Well, when it comes to the Wire Act, it appears the Department of Justice is still full of surprises.
Just days before both the DOJ and the New Hampshire Lottery are set to meet in court, DOJ reps filed new evidence that could get the case dismissed.
In the motion, filed Monday, the DOJ presented a few pieces of evidence. Some are old Wire Act correspondence from when the law was first passed in 1961.
The real stunner though is a recent memo authored by Assistant Attorney General Rod Rosenstein to DOJ employees. In it, he directs them to not apply the recent Wire Act interpretation to state lotteries once the enforcement deadline hits on June 14.
New lottery memo quite the surprise
Online Poker Report first reported the memo yesterday. The new memo certainly comes as a surprise given that there was no mention whatsoever of lotteries being exempt from the new interpretation. Moreover, the memo spent pages adamantly insisting the law covered every single form of betting and wagering.
Nonetheless, here are Rosenstein’s instructions, direct from the memo:
The OLC opinion did not address whether the Wire Act applies to State lotteries and their vendors. The Department is now reviewing that question. Department of Justice attorneys should refrain from applyingSection I 084(a) to State lotteries and their vendors, if they are operating as authorized by State law, until the Department concludes its review. If the Department determines that the Wire Act does apply to State lotteries or their vendors, then Department of Justice attorneys should extend the forbearance period for 90 days after the Department publicly announces this position. This would allow State lotteries and their vendors a reasonable time to conform their operations to federal law.

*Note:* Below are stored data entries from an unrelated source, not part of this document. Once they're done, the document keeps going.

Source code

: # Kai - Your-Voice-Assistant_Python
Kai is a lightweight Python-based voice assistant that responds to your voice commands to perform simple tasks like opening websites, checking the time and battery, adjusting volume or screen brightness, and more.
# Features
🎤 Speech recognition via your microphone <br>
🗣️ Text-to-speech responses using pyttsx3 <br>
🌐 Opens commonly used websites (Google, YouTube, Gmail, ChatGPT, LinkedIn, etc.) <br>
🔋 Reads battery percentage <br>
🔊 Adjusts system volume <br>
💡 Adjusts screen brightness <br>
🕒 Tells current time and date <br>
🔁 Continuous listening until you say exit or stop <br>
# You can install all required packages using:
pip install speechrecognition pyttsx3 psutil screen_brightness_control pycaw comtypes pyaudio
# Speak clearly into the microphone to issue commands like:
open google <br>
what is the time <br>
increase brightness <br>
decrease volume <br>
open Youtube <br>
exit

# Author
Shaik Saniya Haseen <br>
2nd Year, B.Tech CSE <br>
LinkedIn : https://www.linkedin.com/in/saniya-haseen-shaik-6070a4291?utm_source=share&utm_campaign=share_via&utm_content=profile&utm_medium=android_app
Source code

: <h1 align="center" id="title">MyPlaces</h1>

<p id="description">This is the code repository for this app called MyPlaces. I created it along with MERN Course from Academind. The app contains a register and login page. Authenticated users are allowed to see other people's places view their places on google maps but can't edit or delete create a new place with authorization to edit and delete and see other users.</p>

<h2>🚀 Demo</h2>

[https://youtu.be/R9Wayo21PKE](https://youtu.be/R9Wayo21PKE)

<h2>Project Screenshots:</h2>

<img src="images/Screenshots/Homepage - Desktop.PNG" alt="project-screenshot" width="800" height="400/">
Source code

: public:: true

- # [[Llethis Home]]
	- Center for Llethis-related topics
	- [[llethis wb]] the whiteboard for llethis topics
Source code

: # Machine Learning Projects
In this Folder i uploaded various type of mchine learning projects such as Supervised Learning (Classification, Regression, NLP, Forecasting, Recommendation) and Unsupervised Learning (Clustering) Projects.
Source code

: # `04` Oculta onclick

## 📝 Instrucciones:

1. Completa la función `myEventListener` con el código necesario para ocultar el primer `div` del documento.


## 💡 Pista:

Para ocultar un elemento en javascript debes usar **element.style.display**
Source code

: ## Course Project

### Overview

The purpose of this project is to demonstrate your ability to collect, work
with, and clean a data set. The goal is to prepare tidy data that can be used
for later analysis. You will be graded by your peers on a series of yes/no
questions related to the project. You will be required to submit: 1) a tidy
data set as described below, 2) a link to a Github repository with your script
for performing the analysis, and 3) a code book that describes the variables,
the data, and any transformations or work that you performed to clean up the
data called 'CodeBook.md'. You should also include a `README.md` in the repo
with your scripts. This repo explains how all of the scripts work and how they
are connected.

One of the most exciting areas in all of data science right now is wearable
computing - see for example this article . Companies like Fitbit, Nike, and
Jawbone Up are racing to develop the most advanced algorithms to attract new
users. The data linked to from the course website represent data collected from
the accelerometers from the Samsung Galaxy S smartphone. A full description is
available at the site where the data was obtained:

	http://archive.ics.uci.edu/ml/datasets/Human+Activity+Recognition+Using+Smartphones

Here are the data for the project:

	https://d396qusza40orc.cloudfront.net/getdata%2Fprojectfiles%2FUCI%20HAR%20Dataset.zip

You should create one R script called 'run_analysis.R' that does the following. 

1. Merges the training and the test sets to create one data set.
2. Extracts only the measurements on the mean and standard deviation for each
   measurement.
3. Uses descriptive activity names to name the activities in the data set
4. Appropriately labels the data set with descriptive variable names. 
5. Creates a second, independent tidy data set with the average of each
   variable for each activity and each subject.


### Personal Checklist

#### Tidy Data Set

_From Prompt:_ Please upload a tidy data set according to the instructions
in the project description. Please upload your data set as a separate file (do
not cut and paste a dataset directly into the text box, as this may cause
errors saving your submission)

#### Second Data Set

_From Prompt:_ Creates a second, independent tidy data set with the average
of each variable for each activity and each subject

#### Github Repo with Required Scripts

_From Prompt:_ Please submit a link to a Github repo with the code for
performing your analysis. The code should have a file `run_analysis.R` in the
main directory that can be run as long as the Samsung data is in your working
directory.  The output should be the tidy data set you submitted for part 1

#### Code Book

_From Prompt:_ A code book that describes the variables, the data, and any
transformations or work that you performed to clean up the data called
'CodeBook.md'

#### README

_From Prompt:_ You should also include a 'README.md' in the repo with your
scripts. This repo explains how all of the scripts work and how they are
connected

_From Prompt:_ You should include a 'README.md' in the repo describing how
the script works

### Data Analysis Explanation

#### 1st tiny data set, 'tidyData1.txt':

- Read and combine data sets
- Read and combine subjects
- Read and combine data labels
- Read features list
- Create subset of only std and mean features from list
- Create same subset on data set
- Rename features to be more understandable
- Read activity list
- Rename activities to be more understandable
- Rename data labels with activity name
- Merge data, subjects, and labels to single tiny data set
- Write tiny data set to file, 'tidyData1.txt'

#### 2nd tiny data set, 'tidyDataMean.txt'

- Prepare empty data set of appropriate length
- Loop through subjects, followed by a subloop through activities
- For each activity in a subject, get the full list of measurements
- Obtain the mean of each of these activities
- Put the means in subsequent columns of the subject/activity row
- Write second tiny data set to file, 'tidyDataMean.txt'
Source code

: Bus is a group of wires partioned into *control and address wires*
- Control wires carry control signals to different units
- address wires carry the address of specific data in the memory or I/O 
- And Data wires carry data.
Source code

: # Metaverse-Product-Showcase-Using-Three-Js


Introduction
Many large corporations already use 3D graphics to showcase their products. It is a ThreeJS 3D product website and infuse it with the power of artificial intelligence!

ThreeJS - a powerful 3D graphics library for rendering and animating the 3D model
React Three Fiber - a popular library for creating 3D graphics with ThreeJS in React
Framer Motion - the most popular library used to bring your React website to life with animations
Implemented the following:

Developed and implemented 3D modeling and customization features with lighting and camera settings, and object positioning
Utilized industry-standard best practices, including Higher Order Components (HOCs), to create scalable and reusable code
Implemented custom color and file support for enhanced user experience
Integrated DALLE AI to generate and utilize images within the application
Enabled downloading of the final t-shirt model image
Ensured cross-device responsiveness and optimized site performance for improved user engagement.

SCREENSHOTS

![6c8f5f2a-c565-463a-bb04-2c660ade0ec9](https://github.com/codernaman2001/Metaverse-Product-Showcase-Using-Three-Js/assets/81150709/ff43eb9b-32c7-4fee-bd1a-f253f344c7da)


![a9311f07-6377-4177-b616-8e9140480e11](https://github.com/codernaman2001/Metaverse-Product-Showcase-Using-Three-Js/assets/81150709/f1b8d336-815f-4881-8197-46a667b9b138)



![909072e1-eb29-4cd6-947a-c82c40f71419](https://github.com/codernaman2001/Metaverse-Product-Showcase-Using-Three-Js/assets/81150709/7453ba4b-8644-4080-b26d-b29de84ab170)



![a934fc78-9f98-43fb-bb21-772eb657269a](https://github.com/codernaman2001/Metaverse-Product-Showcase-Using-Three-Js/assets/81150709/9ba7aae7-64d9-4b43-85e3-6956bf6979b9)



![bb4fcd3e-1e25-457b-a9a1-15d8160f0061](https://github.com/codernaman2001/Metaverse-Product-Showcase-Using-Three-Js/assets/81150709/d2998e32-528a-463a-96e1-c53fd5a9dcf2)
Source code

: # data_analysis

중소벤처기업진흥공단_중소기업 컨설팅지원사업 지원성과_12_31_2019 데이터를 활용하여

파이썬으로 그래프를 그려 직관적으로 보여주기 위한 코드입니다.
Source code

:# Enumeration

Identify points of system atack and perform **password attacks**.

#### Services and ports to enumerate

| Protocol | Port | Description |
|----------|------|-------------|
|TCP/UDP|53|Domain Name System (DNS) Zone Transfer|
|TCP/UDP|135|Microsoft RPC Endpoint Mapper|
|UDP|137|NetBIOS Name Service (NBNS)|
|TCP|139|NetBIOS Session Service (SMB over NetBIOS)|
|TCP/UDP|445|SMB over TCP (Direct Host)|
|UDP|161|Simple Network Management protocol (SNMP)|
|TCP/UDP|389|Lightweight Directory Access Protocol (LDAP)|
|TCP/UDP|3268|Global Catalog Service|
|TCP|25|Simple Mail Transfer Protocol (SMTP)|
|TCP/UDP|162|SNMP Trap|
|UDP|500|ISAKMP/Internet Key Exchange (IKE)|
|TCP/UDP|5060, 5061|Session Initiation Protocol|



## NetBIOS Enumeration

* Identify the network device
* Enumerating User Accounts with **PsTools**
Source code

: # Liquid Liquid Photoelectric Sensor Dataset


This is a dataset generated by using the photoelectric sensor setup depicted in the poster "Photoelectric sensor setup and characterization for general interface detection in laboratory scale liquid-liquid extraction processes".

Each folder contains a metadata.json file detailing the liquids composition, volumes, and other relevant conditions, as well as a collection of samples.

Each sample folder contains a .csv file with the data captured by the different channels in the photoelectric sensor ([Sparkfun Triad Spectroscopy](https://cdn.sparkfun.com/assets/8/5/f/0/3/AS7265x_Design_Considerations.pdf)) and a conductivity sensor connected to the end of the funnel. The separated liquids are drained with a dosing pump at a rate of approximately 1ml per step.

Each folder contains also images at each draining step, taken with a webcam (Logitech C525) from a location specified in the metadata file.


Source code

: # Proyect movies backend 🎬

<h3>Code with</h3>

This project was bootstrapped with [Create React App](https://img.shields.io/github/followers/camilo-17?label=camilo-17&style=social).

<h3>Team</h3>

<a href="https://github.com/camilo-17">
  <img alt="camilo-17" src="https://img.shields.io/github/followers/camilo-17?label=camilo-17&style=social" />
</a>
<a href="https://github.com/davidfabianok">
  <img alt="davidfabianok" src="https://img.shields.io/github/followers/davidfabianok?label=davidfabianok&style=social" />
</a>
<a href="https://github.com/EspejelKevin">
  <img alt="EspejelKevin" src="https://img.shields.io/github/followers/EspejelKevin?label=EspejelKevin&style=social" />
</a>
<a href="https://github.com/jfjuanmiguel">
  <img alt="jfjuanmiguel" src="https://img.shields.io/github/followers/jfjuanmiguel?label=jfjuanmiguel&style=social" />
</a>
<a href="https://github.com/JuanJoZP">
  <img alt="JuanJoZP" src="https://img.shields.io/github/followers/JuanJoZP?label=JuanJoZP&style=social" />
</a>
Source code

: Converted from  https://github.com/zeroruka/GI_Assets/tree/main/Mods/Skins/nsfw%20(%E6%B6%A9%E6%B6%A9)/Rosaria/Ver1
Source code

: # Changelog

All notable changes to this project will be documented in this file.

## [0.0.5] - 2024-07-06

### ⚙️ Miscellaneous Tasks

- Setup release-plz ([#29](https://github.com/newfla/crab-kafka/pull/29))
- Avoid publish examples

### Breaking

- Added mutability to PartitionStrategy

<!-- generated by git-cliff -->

As the memo notes, the issue of whether or not state lotteries violate the Wire Act is still up in the air. Given that the popular draw games like Powerball and Mega Millions use the internet to pool the money across a couple of dozen different states. Certainly, when it comes to the subject of interstate transactions, there is a case to make that Powerball violates the Wire Act. particularly when you consider the new opinion suggests just about every other type of gambling does.
What does this mean for the DOJ suit?
This late addition to the evidence appears to be a move by the DOJ to get the suit thrown out of court. If it does not apply to lotteries, then the NH Lottery arguably does not have the standing to file suit.
The oral arguments will proceed as scheduled on April 11. At that point, the court could give a better indication of how this new paperwork is received.
This memo does more than just threaten the NH Lottery’s case though. It also threatens the entire fight against the new Wire Act opinion. Dustin Gouker, who authored the Online Poker Report story explained on Twitter:
This appears to be an attempt to kneecap the current litigation in New Hampshire, and to limit the scope of the Wire Act memo just to online casino/poker, and to keep the case from moving forward in the First Circuit Court of Appeals, where there's unfriendly precedent.
— Dustin Gouker (@DustinGouker) April 8, 2019
Managing Director of Eilers and Krejcik Gaming Chris Grove elaborated on the scope beyond just the scoop:
Starting to seem like the fix is in here. Carving out lotteries would be 100% arbitrary but would knock one of the most powerful advocates out of the box, leaving commercial online gambling to fend for itself. https://t.co/LM61SSQSac
— Chris Grove (@OPReport) April 8, 2019
In other words, this throws everything into question about the new DOJ Wire Act opinion. And for the next two days, all we can do is wait.